HPE EVA Storage

FCIP issues with SAN replication

Chandler Bing FA
New Member

FCIP issues with SAN replication

Greetings all,

My company is attempting to perform replication from one HP EVA SAN array to another HP EVA SAN array across the WAN. We have a metro Ethernet connection between the two with one Gigabit of shared bandwidth. We share the bandwidth with our other business units, with no QoS in place, but we have been told that the pipe has never been completely saturated, and we’re not rate limited. The SAN arrays are on 4Gbps fiber channel brocade switches. There are two devices called MPX110’s that send the data from fiber channel to Ethernet. Each MPX has redundancy groups they perform replication for, and although they have two Ethernet and two fiber channel ports on each, we only use one on each. Each MPX110 has a path they perform replication for to their counter parts on the other side. It is my understanding they negotiate a tunnel between them, Fiber Channel over IP. They’re each on their own 6509 which have a uplinks to a 3750 and that goes across the metro Ethernet to a 3560 on the other side, then up to a 3560 acting as the core and out to two 3560’s with an MPX on each one.

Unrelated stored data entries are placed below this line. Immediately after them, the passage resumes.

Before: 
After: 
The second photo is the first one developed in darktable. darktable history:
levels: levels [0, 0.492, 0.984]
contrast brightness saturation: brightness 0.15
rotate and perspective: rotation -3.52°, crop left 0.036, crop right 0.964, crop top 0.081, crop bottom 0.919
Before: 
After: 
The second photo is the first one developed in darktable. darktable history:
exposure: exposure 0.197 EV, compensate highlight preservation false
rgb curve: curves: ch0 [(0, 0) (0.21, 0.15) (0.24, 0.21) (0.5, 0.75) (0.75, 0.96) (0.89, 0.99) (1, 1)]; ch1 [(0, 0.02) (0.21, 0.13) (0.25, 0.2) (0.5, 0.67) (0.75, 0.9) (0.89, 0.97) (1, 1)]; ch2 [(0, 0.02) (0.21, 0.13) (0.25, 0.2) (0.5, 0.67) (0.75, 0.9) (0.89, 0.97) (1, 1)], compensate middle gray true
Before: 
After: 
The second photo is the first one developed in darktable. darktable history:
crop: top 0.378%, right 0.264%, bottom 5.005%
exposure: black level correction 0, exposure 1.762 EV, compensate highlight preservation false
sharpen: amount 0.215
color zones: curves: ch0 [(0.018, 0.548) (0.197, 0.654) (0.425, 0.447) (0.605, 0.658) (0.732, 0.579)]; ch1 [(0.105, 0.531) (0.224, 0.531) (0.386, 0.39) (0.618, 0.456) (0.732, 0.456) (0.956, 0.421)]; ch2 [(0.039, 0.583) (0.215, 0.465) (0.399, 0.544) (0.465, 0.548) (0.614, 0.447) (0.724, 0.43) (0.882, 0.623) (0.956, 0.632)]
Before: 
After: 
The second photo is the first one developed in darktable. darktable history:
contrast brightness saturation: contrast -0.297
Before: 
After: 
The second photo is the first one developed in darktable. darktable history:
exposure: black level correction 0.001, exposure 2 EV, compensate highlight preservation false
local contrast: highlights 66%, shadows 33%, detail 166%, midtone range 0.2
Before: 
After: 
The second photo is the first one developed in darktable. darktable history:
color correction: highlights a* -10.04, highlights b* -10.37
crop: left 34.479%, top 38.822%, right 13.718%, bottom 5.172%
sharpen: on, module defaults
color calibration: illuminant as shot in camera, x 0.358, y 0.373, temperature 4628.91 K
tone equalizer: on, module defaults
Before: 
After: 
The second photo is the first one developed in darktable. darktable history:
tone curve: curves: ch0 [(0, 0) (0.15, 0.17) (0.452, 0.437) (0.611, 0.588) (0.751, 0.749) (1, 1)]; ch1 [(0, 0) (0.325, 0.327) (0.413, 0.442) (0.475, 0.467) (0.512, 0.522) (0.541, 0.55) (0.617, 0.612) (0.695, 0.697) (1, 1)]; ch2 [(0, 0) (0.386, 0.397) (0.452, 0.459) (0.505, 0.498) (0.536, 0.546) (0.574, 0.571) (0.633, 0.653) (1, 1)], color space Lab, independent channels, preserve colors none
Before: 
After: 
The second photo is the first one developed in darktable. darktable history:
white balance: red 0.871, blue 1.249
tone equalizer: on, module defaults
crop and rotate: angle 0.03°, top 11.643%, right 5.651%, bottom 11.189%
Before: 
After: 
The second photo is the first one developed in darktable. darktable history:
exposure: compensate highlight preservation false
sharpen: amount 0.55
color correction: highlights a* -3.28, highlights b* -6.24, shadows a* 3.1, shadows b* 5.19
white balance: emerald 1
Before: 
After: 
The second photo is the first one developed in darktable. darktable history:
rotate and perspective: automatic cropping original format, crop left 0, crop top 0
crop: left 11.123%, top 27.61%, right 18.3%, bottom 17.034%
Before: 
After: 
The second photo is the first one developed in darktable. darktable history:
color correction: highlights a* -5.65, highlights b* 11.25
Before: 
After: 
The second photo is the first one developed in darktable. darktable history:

Now the problem, although we have one gigabit of bandwidth, they’ll only use about 13Mbps of it each, we’ve verified this with iperf. Each connection we’ll only take 13Mbps of bandwidth, parallel tests show each connection gets 13Mbps of bandwidth. The HP engineer told us that at >5Mbps we get approximately 1.3Mbps of actually data, which means that FCIP has 80% over head? Can that be right? The big huge problem is that after running for several hours they’ll eventually just die and have to rebooted to start replicating again. They’re already on the latest firmware ( The only error we get from the statistic screen of the MPX’s says they’re getting TCP timeouts.

I’ve performed captures on both sides’ MPXs’ and the errors I see in a 60 sec sample are FCP malformed packets (~4300), duplicate ACK’s (~41), previous segment lost (~3), fast retransmission (~3). When HP was questioned about the FCP malformed packets they stated that they use a proprietary protocol and that wireshark wouldn’t be able to decode it. I’ve since searched for this protocol but can find no references to it anywhere. The other errors seem so minor and few it would be hard to believe that they’re impacting the data stream that much if at all.

I’ll include a small sample of the captures, if it lets me.

Thanks in advance for your assistance.

Chandler Bing
Patrick Terlisten
Honored Contributor

Re: FCIP issues with SAN replication

Hello Chandler,

have you setup you switches right for FCIP and IP Distance gateway?

If you have an HP B-Series/ Brocade FC-Switch do this:

aptpolicy 1
portCfgISLMode (Set for all FCIP switch Ports)

Best regards,
Chandler Bing FA
New Member

Re: FCIP issues with SAN replication

Thanks for your help, I passed that on to our SAN engineer to implement. Can you explain a little what it does and what problem it's specifically addressing?

Now the update:

I discovered if I disable the FCP decode, Wireshark does decode it correctly as FCIP.

We applied a QoS config to flag SAN replication traffic as DSCP EF and have seen consistent ping times of ~36ms between sites and the bandwidth climb as high as 45Mbps on a 1Gbps link. They still fail after replicating for a few hours. Last time we watched them replicate for 12 hours and then fail. The TCP timer exceed counter seems to indicate that is the problem, but I have nothing significant on the wireshark captures to support this.

HP has decided that the MPX110 on the far side needs to be replaced. I'll post an update after that's done.